文档节选.
-- -- --

PostgreSQL Why checkpointer impact performance so much ? - 2

Postgres2015全国用户大会将于11月20至21日在北京丽亭华苑酒店召开。本次大会嘉宾阵容强大,国内顶级PostgreSQL数据库专家将悉数到场,并特邀欧洲、俄罗斯、日本、美国等国家和地区的数据库方面专家助阵:

  • Postgres-XC项目的发起人铃木市一(SUZUKI Koichi)
  • Postgres-XL的项目发起人Mason Sharp
  • pgpool的作者石井达夫(Tatsuo Ishii)
  • PG-Strom的作者海外浩平(Kaigai Kohei)
  • Greenplum研发总监姚延栋
  • 周正中(德哥), PostgreSQL中国用户会创始人之一
  • 汪洋,平安科技数据库技术部经理
  • ……


 
  • 2015年度PG大象会报名地址:http://postgres2015.eventdove.com/
  • PostgreSQL中国社区: http://postgres.cn/
  • PostgreSQL专业1群: 3336901(已满)
  • PostgreSQL专业2群: 100910388
  • PostgreSQL专业3群: 150657323



接着上一篇讲解检查点最重的操作 CheckPointGuts@ src/backend/access/transam/xlog.c。

检查点最重量级的函数如下:
CheckPointGuts@src/backend/access/transam/xlog.c

static void
CheckPointGuts(XLogRecPtr checkPointRedo, int flags)

-- -- --

给定数据.

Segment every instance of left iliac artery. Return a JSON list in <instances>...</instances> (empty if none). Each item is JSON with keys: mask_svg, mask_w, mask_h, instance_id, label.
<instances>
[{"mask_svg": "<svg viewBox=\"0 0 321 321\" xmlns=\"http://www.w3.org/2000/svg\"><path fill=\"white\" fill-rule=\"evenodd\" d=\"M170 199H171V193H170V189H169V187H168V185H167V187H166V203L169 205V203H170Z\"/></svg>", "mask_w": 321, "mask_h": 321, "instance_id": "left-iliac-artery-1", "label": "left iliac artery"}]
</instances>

-- -- --

练习任务.
A – 在关于检查点的文章中,检查点最重量级的函数位于哪个源文件?
B – 请接着关于检查点的文章最后一句往下续写。
上面的列表在这里用不到。

练习答案.
A – src/backend/access/transam/xlog.c

B –
{
        CheckPointCLOG();   // src/backend/access/transam/clog.c
        CheckPointSUBTRANS();  // src/backend/access/transam/subtrans.c
        CheckPointMultiXact();  // src/backend/access/transam/multixact.c
        CheckPointPredicate();  // src/backend/storage/lmgr/predicate.c
        CheckPointRelationMap();  // src/backend/utils/cache/relmapper.c
        CheckPointReplicationSlots();  //  src/backend/replication/slot.c
        CheckPointSnapBuild();   // src/backend/replication/logical/snapbuild.c
        CheckPointLogicalRewriteHeap();  // src/backend/access/heap/rewriteheap.c
        CheckPointBuffers(flags);       // src/backend/storage/buffer/bufmgr.c
        CheckPointTwoPhase(checkPointRedo);  //  src/backend/access/transam/twophase.c
}

分解到每个调用:
1. 将commit log在buffer中的脏数据刷到pg_clog目录下对应的文件中。
CheckPointCLOG@src/backend/access/transam/clog.c

/*
 * Perform a checkpoint --- either during shutdown, or on-the-fly
 */
void
CheckPointCLOG(void)
{
        /* Flush dirty CLOG pages to disk */
        TRACE_POSTGRESQL_CLOG_CHECKPOINT_START(true);
        SimpleLruFlush(ClogCtl, true);
        TRACE_POSTGRESQL_CLOG_CHECKPOINT_DONE(true);
}

2. 将subtrans log在buffer中的脏数据刷到pg_subtrans 目录下对应的文件中。
CheckPointSUBTRANS@src/backend/access/transam/subtrans.c

/*
 * Perform a checkpoint --- either during shutdown, or on-the-fly
 */
void
CheckPointSUBTRANS(void)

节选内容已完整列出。